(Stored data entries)
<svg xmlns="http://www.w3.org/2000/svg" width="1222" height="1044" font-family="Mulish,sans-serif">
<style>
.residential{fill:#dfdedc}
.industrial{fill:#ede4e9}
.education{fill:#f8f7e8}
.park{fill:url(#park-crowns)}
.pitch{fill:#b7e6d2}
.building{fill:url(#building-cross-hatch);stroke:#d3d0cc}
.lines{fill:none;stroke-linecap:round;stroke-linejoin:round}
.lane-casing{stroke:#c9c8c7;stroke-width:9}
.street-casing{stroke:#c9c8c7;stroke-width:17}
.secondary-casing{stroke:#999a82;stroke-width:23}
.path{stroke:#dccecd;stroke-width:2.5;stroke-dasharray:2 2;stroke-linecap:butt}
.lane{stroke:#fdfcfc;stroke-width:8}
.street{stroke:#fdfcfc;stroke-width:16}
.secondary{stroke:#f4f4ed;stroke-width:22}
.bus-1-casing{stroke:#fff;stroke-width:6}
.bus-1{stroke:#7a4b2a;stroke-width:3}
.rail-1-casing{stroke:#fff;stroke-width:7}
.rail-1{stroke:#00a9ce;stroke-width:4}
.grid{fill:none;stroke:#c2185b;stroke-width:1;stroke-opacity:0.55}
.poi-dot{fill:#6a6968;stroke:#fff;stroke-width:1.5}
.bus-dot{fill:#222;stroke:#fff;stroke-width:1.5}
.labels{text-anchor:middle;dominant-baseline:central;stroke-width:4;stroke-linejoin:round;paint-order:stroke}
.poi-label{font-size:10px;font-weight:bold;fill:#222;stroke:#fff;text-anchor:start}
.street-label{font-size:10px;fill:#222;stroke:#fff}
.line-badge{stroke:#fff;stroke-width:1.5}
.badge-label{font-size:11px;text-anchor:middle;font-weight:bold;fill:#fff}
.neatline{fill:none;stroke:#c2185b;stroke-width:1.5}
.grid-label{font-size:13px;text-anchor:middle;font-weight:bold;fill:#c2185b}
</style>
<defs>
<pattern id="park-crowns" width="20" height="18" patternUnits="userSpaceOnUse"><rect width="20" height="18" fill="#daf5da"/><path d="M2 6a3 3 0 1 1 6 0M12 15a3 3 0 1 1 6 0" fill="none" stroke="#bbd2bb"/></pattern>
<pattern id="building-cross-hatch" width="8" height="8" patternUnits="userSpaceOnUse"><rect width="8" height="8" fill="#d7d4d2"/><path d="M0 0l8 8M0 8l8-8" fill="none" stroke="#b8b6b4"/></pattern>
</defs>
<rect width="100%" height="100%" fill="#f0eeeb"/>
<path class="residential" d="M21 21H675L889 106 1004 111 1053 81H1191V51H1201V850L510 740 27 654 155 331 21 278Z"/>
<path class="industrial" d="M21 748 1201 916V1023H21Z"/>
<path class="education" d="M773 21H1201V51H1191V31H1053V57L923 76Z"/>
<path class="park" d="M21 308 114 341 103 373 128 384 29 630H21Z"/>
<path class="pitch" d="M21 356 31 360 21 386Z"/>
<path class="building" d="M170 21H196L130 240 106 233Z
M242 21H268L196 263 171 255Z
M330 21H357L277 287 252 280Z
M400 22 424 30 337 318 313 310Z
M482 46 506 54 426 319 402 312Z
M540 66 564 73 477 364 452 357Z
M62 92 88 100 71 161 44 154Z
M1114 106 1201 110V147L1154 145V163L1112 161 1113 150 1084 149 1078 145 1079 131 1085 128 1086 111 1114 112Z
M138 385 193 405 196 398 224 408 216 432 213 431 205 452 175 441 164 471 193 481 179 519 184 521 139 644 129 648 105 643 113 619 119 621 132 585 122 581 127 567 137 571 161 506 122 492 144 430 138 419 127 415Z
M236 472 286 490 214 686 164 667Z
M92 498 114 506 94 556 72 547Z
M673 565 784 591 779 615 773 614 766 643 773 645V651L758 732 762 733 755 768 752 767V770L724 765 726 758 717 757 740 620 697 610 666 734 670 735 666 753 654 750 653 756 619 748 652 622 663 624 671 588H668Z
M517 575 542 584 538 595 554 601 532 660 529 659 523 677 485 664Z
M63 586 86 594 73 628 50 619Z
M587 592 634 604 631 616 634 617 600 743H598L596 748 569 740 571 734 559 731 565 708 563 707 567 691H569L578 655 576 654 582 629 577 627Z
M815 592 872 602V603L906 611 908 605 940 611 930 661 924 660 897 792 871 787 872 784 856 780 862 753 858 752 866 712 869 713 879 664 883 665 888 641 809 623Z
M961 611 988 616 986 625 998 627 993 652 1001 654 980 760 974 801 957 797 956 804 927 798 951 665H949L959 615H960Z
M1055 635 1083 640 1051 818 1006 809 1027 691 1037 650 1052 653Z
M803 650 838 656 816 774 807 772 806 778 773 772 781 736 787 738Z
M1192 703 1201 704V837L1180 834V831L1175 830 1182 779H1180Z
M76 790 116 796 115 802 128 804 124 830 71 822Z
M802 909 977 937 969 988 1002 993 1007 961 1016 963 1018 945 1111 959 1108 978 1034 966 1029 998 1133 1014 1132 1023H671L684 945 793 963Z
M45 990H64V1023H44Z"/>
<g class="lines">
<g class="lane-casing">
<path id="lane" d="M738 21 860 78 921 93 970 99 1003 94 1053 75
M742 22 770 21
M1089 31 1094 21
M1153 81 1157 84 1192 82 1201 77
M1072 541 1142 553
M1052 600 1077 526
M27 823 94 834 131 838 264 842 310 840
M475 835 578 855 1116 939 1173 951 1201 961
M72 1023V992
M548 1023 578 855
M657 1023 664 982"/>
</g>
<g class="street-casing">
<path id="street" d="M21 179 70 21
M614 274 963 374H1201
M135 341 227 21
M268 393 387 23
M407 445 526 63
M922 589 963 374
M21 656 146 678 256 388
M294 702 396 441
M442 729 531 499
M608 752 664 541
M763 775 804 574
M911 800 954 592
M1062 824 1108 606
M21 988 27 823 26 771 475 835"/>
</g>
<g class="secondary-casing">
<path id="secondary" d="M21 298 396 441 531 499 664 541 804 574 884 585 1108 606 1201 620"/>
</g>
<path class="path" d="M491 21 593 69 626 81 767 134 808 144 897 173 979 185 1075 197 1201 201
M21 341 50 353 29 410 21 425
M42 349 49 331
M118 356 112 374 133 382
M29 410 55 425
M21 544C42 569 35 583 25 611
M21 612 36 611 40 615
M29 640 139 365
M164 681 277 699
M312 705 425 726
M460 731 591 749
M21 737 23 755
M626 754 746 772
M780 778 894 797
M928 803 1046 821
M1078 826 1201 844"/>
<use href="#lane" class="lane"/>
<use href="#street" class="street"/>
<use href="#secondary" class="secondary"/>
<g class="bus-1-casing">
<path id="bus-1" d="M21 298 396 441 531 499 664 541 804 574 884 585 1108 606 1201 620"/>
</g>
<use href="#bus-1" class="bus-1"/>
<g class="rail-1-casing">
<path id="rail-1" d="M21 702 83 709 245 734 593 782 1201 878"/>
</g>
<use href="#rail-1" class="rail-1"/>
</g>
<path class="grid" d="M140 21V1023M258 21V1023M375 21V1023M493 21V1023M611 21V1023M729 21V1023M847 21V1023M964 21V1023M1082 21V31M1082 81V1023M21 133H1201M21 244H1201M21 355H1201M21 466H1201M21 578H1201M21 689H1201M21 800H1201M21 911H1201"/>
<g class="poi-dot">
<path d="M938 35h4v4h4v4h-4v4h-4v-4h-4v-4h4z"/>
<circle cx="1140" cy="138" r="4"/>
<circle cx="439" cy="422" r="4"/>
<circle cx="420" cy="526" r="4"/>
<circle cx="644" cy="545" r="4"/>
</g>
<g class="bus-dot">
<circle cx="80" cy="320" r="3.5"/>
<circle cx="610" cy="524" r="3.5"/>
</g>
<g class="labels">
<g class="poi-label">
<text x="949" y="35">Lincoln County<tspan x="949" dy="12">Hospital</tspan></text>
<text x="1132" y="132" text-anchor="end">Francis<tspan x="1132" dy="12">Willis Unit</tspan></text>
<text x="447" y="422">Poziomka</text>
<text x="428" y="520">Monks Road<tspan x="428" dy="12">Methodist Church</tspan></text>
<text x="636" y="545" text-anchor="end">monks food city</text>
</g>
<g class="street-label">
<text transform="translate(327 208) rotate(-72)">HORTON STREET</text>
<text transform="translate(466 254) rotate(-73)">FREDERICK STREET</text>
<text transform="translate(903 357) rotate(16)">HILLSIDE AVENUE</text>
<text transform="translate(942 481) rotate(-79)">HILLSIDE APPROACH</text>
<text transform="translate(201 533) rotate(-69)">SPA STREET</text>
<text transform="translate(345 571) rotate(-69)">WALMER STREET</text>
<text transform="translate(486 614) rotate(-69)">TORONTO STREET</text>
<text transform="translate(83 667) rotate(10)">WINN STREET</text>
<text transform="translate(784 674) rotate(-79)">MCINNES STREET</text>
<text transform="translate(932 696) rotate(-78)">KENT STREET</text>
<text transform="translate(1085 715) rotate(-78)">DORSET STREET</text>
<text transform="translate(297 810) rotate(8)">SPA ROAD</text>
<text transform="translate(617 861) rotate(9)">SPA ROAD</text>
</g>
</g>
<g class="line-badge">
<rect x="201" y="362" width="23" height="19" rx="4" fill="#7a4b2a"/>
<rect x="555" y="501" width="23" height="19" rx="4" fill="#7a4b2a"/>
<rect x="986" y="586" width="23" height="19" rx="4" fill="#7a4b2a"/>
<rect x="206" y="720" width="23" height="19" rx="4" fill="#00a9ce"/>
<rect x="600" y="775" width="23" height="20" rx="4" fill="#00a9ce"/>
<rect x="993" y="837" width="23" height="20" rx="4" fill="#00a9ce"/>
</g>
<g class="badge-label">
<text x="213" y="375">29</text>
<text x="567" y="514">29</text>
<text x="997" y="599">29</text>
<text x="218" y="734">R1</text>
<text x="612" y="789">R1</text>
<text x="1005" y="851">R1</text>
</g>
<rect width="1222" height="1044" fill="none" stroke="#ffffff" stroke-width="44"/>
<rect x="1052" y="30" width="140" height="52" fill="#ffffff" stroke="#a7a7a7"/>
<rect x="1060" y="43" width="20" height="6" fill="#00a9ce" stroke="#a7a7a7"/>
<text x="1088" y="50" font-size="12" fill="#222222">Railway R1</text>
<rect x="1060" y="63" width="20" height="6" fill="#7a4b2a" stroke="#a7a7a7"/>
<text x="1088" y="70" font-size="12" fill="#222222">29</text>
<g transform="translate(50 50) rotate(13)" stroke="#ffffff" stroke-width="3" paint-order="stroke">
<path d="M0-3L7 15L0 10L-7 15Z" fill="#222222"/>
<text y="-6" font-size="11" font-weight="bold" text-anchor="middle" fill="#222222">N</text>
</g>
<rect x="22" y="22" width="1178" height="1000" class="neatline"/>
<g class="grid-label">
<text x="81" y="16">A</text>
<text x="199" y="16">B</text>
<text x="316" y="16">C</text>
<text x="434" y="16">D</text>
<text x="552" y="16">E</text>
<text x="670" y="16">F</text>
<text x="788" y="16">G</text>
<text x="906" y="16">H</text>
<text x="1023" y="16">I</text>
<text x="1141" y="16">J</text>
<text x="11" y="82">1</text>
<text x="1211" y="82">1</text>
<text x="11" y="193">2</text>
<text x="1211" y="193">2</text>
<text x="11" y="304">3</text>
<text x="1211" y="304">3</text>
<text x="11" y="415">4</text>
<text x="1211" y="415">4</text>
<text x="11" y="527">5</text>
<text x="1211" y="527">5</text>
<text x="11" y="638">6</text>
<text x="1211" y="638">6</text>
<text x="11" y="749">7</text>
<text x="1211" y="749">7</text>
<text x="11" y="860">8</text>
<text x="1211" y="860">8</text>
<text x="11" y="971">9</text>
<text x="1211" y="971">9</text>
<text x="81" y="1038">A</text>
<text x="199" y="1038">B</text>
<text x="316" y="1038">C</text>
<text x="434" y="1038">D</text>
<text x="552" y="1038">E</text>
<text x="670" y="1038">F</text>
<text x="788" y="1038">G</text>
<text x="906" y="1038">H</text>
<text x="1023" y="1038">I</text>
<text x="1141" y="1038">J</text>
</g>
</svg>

[REQUIRED WORK] Return each line of the records above in which the word "lines" occurs.

[ANSWER BOX]
.lines{fill:none;stroke-linecap:round;stroke-linejoin:round}
<g class="lines">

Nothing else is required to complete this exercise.